It's been 30 years since Finnish graduate student Linus Torvalds drafted a brief note saying he was starting a hobby operating system. The world would never be the same.
Just the evolution of open source is quite a thing on it's own. I remember my introduction to UNIX in 1988 with Sparc-station 1. IRC the organisation I worked for paid around $250K for 10 machines, plotters, tape drives, large colour monitors, and a CAD system. As well as a consultancy firm to set it all up. And there would have been an annual fee for the OS itself.
Imagine how much it would have hampered the world if we were still paying for proprietary UNIX.
it was a different era. There were professionals, but the exclusivity came later. Many a coder back then had a totally unrelated degree and was totally self taught.
L.T. is certainly very, very good and has proven that many times over. But if you said you wanted to write an OS on here, today, ... what would we say to that? Its rarely encouraging. I think he had more 'sure, go for it' than 'that is too much for one person' responses.
Edit:
For me Linux was a God send when I was at Uni. This was back in the days of lots of floppy disk, a mammoth configuration and several hours of compile time...but it did mean that I didn't have to drag myself into a computer lab to do my work, I could pull allnighters from the comfort of home. Unfortunately I don't like it as a desktop OS.

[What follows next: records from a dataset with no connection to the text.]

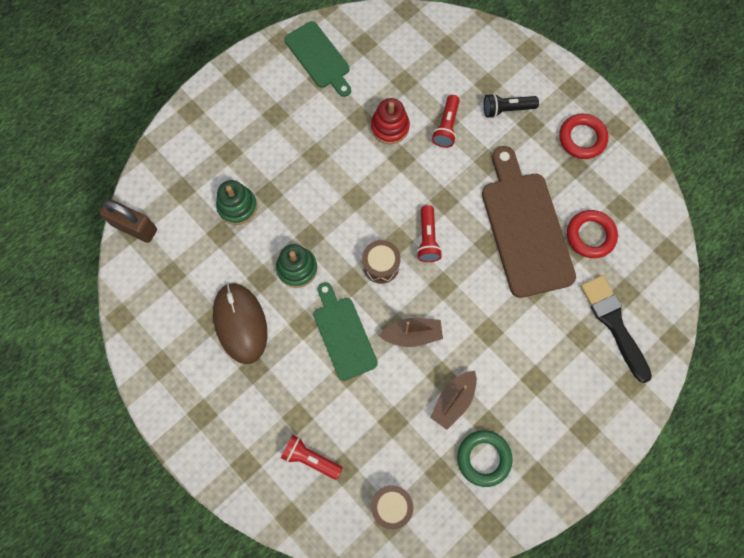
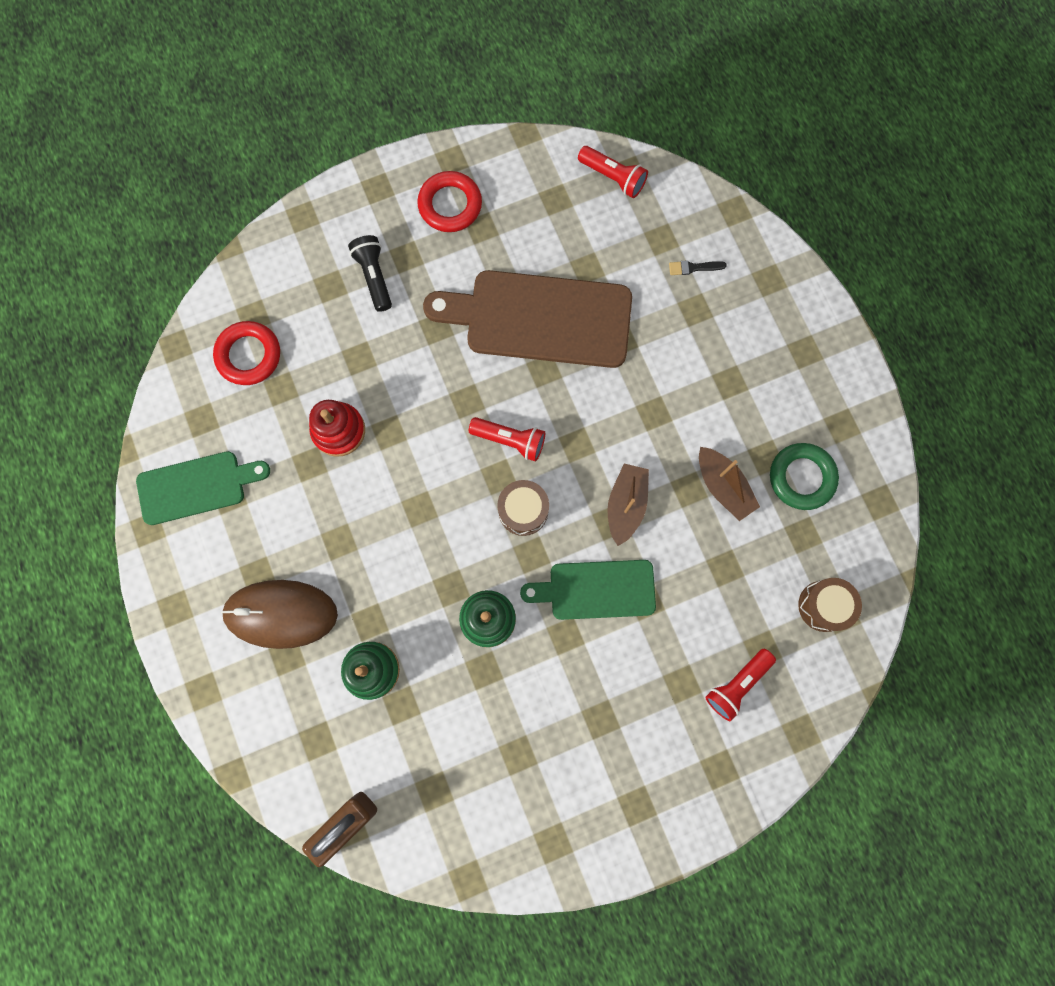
camera: 70 degrees left, 5 degrees up
brown mouse [213,283,267,364] -> brown mouse moved to [221,580,338,649]
red flashlight [432,95,460,148] -> red flashlight moved to [578,146,648,198]
black flashlight [484,93,539,118] -> black flashlight turned 150 degrees clockwise [348,235,392,312]
red ring [567,210,618,258] -> red ring moved to [213,321,280,385]
black brush [580,275,652,383] -> black brush [669,260,727,275], size x0.40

"lots of floppy disks". I wish. We used punched cards and paper tape. You haven't lived until you're edited your program by cutting and splicing paper tape! or having to re-sort your card deck of several hundred cards after you're dropped them... Once you'd submitted your deck of cards you then had to wait (possibly for a couple of hours) to get the output back - which could be a compilation error. Change the card, resubmit, wait...
Or for those computers that did have 'storage', being told that there'd been another head crash and you'd need to re-enter your work...
Is MacOS considered as being UNIX? Well one has to pay for it, but essentially the kernel is very similar to Linux.
For me the first version of Linux back in 1991 was great, I could do similar things (with the shell at least) as what I could do on the UNIX machine at my previous job. And it just blew DOS 3.0 or 6.0 , and Windows 1 completely out of the water.
I also remember the first computer I used at school circa 1980: No secondary storage at all (everything lost on power down); The motherboard wasn't even in a case; a cable running to an old B/W TV ; No idea what OS, but it did have a BASIC interpreter. After that it was a super fancy Apple I with more BASIC and LOGO with the turtle!
I think the first version of macOS registered as UNIX was 10.5 Leonard.
edit:
agent max wrote:
I believe macOS uses a Unix kernel
It's more like it conforms to the Single UNIX Specification than uses a UNIX kernel.
Specification
SUSv3 totals some 3700 pages, which are divided into four main parts:
◾ Base Definitions (XBD) - a list of definitions and conventions used in the specifications and a list of C header files which must be provided by compliant systems. 84 header files in total are provided.
◾ Shell and Utilities (XCU) - a list of utilities and a description of the shell, sh. 160 utilities in total are specified.
◾ System Interfaces (XSH) - contains the specification of various functions which are implemented as system calls or library functions. 1123 system interfaces in total are specified.
◾ Rationale (XRAT) - the explanation behind the standard.
Correct. My G5 has 10.5.8 Leopard, which has, according to Wikipedia:
1 2 3 4 5 6 7 8
Developer: Apple Inc.
OS family: Macintosh, Unix
Source model: Closed, with open source components
Released to manufacturing: October 26, 2007; 13 years ago[2]
Latest release: 10.5.8 (Build 9L31a)[3] / August 13, 2009; 12 years ago[4]
Update method: Apple Software Update
Platforms: IA-32, x86-64, PowerPC
Kernel type: Hybrid (XNU)
Not 100% sure if that means it has a Unix kernel, maybe someone who knows more about my computer than I do could tell me?
Not going to happen. Apple keeps tight control over the hardware/drivers so you don't get the plug'n'pray situation as you do with Windows. There's no third party drivers etc. It's either Apple supported hardware with Apple drivers etc or it doesn't work. Since the Macintosh in 1984, Apple have controlled both the hardware and the software.